Christopher Liebchen is a research assistant at the System Security Lab at CASED/Technische Universität Darmstadt, Germany. He received his MSc in IT-Security from Technische Universität Darmstadt and his current research focuses on runtime attacks and defenses.
Ahmad-Reza Sadeghi is a full professor of Computer Science at Technische Universität Darmstadt, Germany. He is the head of the System Security Lab at the Center for Advanced Security Research Darmstadt (CASED) and the Director of the Intel Collaborative Research Institute for Secure Computing (ICRI-SC) at TU-Darmstadt. He holds a PhD in Computer Science from the University of Saarland in Saarbrücken, Germany. Prior to academia, he worked in Research and Development of Telecommunications enterprises, amongst others Ericsson Telecommunications.

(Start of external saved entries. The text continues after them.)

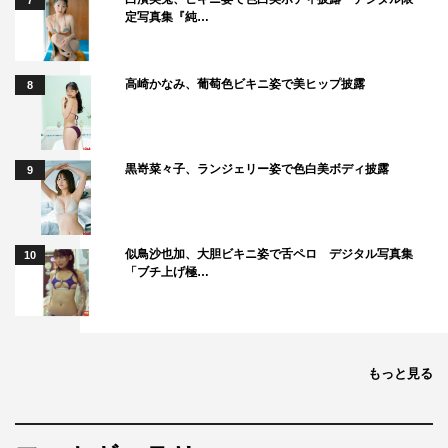
7
定写真集『純…
高崎かなみ、葡萄色ビキニ姿で美ヒップ披露
8
黒嵜菜々子、ランジェリー姿で色白美ボディ披露
9
似鳥沙也加、大胆ビキニ姿で舌ペロ デジタル写真集
10
「ブチ上げ極…
もっと見る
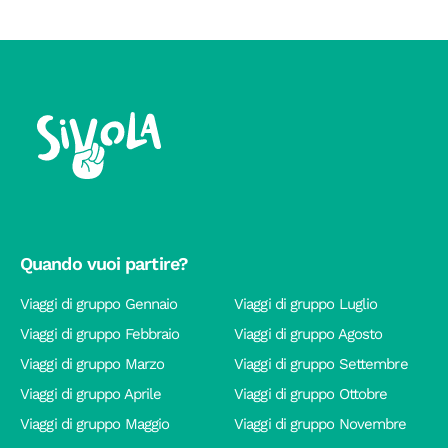
Quando vuoi partire?
Viaggi di gruppo Gennaio
Viaggi di gruppo Luglio
Viaggi di gruppo Febbraio
Viaggi di gruppo Agosto
Viaggi di gruppo Marzo
Viaggi di gruppo Settembre
Viaggi di gruppo Aprile
Viaggi di gruppo Ottobre
Viaggi di gruppo Maggio
Viaggi di gruppo Novembre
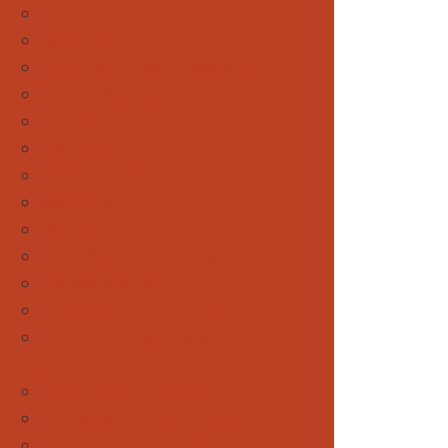
Nordic
Radfahren
Rodeln & Schneeschuhwandern
Ski Alpin & Snowboard
Skitouren
Städtereisen
Wandern & Trekking
Wasserspaß
Wellness
Die perfekte Tourplanung
Mal was anderes
Außergewöhnliche Touren
Gleitschirmfliegen - direkt hier buchen
Kinder und Familie
Reise- und Ausflugsziele
Unterwegs mit den Großeltern
Praktisches für die Familie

He has been continuously contributing to the research community and serving as general or program chair as well as program committee member of many established conferences and workshops in information security and privacy. He is on the editorial board of ACM Books for Security and Privacy, and has served on the Editorial Board of the ACM Transactions on Information and System Security.
Andrei Homescu is a 5th year PhD candidate at the University of California Irvine. His main research interests are programming languages and software security, and has investigated the use of software diversity to harden applications against a variety of attacks. Most recently, his main research focus has been software diversity for just-in-time compilers for dynamically-compiled languages such as Java and JavaScript.
Stephen Crane is finishing up his PhD in computer security with the Secure Systems and Software Laboratory at the University of California, Irvine. His current research primarily focuses around novel and practical defenses for the abundance of unsafe systems software. When hes not staring at machine code or hacking on compilers, you can often find him playing games of all sorts. Before coming to UCI, Stephen received a BS in CS from Cal Poly Pomona, where he enjoyed competing in the National Collegiate Cyber Defense Competition.